A mass grave containing the remains of 4,500 soldiers has been found in Croatia, according to a report in the Hungarian Népszava newspaper.
The
newspaper reported the remains of German officers and their Croatian allies were found in six caves near Harmica, 20 kilometres west of the country’s capital, according to Ivan Zvonomir Cicak of the Helsinki Human Rights Committee. Cicak said the remains were of German officers of the 39th Wehrmacht Division and Croatian Ustasha soldiers serving under them. They surrendered to Marshall Tito’s Communist Partisans near Rijeka in early 1945, but were massacred almost immediately.
Croatian Interior Minister Tomislav Karamarko said there could be as many as 840 mass graves in Croatia alone. He estimated another 600 in neighbouring Slovenia and around 90 in Bosnia-Herzegovina.

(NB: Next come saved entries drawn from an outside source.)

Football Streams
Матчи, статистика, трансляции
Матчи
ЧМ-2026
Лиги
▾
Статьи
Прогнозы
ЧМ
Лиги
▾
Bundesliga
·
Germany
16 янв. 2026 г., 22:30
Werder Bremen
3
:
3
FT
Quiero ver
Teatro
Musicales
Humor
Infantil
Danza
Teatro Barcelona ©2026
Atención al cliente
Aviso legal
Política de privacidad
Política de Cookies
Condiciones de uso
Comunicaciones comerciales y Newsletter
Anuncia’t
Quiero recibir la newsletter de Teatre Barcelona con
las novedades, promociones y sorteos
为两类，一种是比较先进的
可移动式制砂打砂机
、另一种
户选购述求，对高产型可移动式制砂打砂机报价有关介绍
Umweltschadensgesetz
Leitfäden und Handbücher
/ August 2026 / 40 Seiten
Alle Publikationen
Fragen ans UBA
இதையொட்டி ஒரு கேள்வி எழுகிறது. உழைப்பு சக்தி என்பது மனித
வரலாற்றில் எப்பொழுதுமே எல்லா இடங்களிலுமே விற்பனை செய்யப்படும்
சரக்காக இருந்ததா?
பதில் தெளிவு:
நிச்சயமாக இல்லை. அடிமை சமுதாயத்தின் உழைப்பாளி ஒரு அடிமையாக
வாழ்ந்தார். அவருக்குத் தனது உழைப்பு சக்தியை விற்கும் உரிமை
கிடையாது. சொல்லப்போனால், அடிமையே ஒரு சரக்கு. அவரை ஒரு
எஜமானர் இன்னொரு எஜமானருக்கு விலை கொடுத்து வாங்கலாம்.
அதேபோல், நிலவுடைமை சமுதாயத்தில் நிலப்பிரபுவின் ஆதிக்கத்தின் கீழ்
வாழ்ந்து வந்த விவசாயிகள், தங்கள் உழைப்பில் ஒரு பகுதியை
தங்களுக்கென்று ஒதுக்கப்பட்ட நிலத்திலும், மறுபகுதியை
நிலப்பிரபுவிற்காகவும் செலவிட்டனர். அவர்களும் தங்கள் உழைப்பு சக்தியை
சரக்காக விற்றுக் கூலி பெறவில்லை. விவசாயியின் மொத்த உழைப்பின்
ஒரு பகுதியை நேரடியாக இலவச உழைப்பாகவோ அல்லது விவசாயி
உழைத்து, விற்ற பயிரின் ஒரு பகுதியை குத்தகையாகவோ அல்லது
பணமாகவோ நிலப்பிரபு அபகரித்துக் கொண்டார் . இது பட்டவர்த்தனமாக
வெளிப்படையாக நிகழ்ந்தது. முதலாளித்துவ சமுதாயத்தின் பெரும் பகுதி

New discoveries of mass graves in former Communist countries are not uncommon. In January, a grave containing the remains of 1,800 German civilians forensics experts believed were murdered by the Red Army in 1945 was discovered in
Malbork, Poland and in March ”hundreds” of mummified corpses shot by Tito’s Partisans were found near
Lasko in Slovenia.
The Ustashe movement, which the murdered Croatian troops belonged to, was renowned for its brutality. It is believed to have murdered some 600 000 people during the war and even had its own concentration camp at Jasenovac. However, Serb royalist Chetniks, Tito’s Communist Partisans and other factions were also known for committing atrocities.
Once Marshall Tito came to power at the end of World War Two, he took revenge on his former enemies as well as political opponents of the time. Political murders by the dictator — once admired in the West — are estimated at around
a million, although none of these numbers are totally reliable.